NEW YORK (TheStreet) -- The rising popularity of organic and natural foods among consumers has been a boon for food distributor United Natural Foods (UNFI), which has grown annual revenue by some 300% just in the past decade. But that's history.
All that matters now is the company's poor performance. For that reason, the best course is to wait on investing.
In the past two quarters United Natural Foods has posted earnings that have fallen shy of Wall Street's estimates, with the stock getting punished as a result. Shares, which closed at $63, are down more than 4% in the past week, down over 16% in the past three months and down nearly 19% for the year to date.
If you're thinking about buying UNFI stock at this level, think again. The Providence, R.I., company has cut its business outlook for the rest of the year so the stock is likely to perform worse before it gets better.
Founded in 2006, United Natural Foods wants to lead a food distribution market that is currently fragmented. One of its goals is to emerge a leader in the natural, organic and specialty products wholesale distribution business -- one that serves large areas in U.S. and Canadian markets.
United Natural Foods has had plenty of success, growing revenue from around $2 billion in 2005 to a projected $8 billion for full-year 2015. All told, for almost a decade UNFI has been an important part of the food distribution business. But over the past year investors have starved for higher profits. That's something UNFI failed again to deliver when it reported Tuesday.
For the quarter that ended in April, the company reported a profit of $41.8 million, or 83 cents per share. On an adjusted basis, excluding out one-time gains and costs, earnings came to 78 cents per share, missing the average analyst estimate of 86 cents.
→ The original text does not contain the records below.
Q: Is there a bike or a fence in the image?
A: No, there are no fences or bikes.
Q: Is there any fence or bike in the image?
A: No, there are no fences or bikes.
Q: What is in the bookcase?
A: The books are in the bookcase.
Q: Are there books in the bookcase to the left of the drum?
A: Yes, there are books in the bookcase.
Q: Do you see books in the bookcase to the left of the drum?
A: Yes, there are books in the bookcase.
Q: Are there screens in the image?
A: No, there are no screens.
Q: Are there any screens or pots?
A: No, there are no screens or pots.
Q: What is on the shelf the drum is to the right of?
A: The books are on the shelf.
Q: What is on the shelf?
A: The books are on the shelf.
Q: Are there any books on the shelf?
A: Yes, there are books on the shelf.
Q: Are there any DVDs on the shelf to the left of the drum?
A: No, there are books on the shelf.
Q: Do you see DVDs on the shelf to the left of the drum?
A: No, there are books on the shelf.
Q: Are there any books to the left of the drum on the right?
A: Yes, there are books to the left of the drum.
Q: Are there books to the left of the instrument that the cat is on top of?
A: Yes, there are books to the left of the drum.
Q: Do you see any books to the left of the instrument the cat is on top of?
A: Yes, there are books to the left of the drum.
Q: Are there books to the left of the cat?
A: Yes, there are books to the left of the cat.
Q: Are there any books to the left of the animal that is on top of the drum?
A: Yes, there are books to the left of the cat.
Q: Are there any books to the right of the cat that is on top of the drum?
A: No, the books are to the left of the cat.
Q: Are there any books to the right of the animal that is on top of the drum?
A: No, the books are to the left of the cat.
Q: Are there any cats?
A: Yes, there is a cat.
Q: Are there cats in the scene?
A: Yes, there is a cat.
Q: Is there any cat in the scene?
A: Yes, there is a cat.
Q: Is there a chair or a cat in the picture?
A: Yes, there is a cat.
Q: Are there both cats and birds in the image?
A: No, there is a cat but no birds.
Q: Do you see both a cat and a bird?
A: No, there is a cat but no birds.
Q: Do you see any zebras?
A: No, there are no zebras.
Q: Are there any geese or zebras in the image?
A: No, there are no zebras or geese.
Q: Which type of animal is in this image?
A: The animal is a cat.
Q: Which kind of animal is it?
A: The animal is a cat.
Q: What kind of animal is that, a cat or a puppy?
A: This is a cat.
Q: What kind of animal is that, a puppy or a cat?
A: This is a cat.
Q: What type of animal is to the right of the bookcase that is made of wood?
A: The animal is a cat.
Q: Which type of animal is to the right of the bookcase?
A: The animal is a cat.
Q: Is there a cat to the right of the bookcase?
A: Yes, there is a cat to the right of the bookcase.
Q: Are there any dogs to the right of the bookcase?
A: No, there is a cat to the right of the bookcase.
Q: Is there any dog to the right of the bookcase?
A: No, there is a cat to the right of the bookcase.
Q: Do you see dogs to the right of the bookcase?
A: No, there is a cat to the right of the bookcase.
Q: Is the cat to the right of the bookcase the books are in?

Third-quarter revenue of $2.11 billion also fell shy of Street forecasts by some $30 million. With the company projecting full-year earnings in the range of $2.84 to $2.88 per share, far below the consensus estimate of $2.92, UNFI stock will remain under pressure. Revenue is now projected to grow at just 20% above last year, below analysts' average revenue growth rate of almost 22%.
In addition, these shares are still expensive at more than 23 times earnings, against a price to earnings ratio of 21 for the S&P 500. Given the struggles and the weakness implied in its business outlook, UNFI should at best trade on par with the rest of the market. If it did, UNFI stock would be valued today at 13% lower or around $53 per share, not $61.
Also, thanks to cutting its full-year outlook for 2015, analysts will now have to adjust their projections for full-year 2016 by at least 2%, assuming UNFI meets the mid-range of its full-year 2015 earnings outlook of, say, $2.86 per share.
This puts 2016 earnings projections at around $3.25, down from current consensus of $3.32. Even then, the forward P/E is still two points higher than the S&P 500, implying limited value for a stock that is showing weakness in its execution.